Anglo is betting big on technology, such as computerized drills with "chiseling ability as good as a human" to increase productivity, cut costs and reduce environmental impact.
Bots, or software that can execute instructions, will be increasingly important in underground mining, O’Neill said.
Small and self-learning robots that requires less infrastructure than current methods, will be a game changer and commercial application is five to seven years away.
More so, human casualties when mine collapses will also be minimized if not completely eradicated.
Anglo operates some of the world’s most valuable copper deposits and employs 87,000 workers from South Africa to Chile.

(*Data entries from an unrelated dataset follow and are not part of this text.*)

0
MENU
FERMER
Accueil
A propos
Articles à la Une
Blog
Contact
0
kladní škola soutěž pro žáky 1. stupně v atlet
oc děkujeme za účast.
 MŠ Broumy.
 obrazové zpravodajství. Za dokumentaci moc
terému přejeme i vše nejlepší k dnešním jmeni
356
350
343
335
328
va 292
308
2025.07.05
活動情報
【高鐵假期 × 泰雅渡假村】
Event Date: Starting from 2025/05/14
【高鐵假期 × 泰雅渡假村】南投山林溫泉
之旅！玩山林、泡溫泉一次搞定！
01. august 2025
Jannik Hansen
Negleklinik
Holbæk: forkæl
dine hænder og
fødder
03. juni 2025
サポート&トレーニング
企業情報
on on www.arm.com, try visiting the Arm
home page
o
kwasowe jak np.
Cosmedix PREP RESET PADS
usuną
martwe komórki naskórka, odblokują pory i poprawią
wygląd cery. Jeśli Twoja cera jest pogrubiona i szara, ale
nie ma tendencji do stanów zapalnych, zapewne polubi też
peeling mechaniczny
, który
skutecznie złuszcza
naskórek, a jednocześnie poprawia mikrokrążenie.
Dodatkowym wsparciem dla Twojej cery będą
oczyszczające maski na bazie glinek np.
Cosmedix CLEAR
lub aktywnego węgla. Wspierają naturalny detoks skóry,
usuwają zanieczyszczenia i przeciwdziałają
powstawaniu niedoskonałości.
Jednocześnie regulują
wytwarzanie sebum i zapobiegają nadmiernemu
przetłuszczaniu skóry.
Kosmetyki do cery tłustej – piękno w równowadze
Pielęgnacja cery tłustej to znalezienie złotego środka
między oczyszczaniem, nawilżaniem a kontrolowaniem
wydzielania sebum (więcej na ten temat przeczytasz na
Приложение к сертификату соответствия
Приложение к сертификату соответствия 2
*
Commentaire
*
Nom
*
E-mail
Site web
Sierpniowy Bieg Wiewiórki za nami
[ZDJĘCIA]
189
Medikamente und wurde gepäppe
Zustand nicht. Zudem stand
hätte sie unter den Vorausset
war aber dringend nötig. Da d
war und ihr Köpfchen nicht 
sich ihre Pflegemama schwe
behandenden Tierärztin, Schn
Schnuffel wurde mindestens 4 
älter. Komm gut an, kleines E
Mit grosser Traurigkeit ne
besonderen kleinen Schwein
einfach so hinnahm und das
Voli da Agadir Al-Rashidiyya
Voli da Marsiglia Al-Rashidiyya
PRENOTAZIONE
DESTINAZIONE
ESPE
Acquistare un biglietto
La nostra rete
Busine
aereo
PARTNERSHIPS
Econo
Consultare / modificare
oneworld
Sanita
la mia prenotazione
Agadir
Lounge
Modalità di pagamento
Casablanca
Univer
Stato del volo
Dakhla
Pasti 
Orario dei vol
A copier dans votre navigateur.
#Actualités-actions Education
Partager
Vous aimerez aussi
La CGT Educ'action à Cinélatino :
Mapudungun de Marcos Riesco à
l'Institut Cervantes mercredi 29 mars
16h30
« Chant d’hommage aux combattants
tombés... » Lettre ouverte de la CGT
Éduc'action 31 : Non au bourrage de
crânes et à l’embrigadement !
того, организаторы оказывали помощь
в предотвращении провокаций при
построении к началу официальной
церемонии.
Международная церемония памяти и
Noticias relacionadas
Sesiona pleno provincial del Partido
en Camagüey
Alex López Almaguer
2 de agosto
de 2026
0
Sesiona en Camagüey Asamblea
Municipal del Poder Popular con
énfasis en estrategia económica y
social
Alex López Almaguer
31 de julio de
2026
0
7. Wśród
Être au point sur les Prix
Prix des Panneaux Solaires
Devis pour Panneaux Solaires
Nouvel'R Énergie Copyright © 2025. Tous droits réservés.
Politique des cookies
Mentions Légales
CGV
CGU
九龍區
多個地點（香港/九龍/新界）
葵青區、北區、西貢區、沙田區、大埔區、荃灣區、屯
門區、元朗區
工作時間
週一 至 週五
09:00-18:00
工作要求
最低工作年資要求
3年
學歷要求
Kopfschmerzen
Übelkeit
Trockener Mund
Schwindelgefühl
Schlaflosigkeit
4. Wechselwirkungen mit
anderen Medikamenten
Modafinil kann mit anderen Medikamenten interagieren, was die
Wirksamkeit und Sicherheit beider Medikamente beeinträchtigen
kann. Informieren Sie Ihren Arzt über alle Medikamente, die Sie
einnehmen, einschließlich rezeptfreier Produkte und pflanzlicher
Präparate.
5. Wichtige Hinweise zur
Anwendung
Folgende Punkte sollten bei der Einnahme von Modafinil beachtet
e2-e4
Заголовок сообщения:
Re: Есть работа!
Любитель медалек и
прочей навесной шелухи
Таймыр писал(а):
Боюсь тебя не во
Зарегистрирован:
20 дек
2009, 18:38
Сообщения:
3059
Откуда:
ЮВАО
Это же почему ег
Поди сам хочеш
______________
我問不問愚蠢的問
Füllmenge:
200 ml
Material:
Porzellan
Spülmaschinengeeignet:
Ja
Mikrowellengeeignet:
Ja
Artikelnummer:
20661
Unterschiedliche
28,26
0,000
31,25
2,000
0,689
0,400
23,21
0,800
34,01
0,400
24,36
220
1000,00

Compared to Humans, robots can work 24 hours 365 days in a year without complaining or engaging in labour strikes or go slows.
Some analysts also argue robots would reduce supply of blood minerals since with minimal human contact it would be better accounted for and not land on wrong hands.
Anglo isn’t the first to invest in automation. Already in Australia’s Pilbara iron ore region, BHP Billiton Ltd. has begun work aimed at implementing autonomous trains along its 1,300-kilometer rail network.
Barrick Gold Corp. is a year into the gold mining industry’s most ambitious experiment to modernize digging, using thousands of sensors at and around the Cortez mine in Nevada.
The systems, borrowed from the aerospace industry, could increase productivity by about 20 percent and lower costs by 15 percent, O’Neill said, Bloomberg reported.